Nitekim Allah (c.c) şöyle buyurmaktadır:
“Sizi biraz korku ve açlık, mallardan, canlardan ve ürünlerden bir miktar eksilterek mutlaka deneyeceğiz; sabredenleri müjdele! Ki onlara bir musibet eriştiği zaman: ‘Biz Allah içiniz ve Allah’a döneceğiz’ derler. İşte Rablerinden bağışlamalar ve rahmet hep onlarındır ve doğru yolu bulanlar, onlardır.” (Bakara: 2/155-157)
5. Hemen tövbe etmek
İnsan hayatında hangi olaylarla ve felaketlerle karşılaşacağını bilemez. Bu sebeple akıllı bir kimsenin, vaktini dini ve dünyası için hayırlı olan şeylerle değerlendirmesi gerekir. Hemen içten samimi bir şekilde Allah (c.c) bilerek veyahut ta bilmeyerek işlediği günah ve kabahatlerden dolayı bağışlama talep etmelidir. Nitekim Allah (c.c) şöyle buyurmaktadır.
“Allah’ın kabulünü üzerine aldığı tövbe, ancak cehalet nedeniyle kötülük yapanların sonra hemen tövbe edenlerinkidir. İşte Allah böylelerinin tövbelerini kabul eder. Allah bilendir, hüküm ve hikmet sahibidir.” (Nisa: 4/17)
HAK’KI HAK BİLMEK…
Derneğimizin üyelerine ve halka dönük yapacağı sohbetlerin rast gele konuşmalar
olmaması ve mutlaka faydaya dönük olması esas alınmış ve kim sohbet ederse etsin, sohbet konularının bir ölçü içerisinde kalması istenerek bir tasnif yoluna gidilmiştir. Bunun için de bu ölçülendirmeyi; “Hak’kı hak bilmek…” olarak tarif ettik.

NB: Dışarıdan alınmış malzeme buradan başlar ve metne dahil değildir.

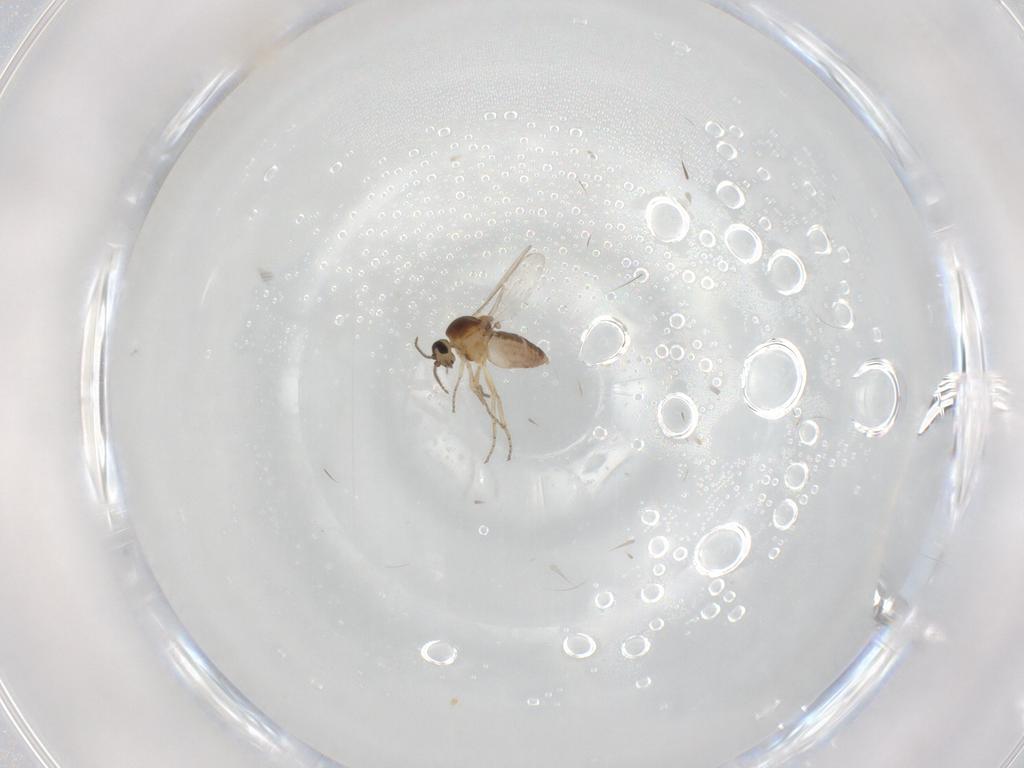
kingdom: Animalia
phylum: Arthropoda
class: Insecta
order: Diptera
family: Ceratopogonidae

Bu söz aynı zamanda bir duadır (belki de duaların özüdür) ve aslı; “Hak’kı hak bilip hak’ka ittiba, Batılı da batıl bilip batıldan ictinap etmektir.” Yani, “Ya Rabbi… Bizim, Hak’kı hak olarak bilmemizi muvaffak kıl ve hakka bağlanmayı, Batılı da batıl bilerek ondan uzaklaşmayı nasip et” demektir.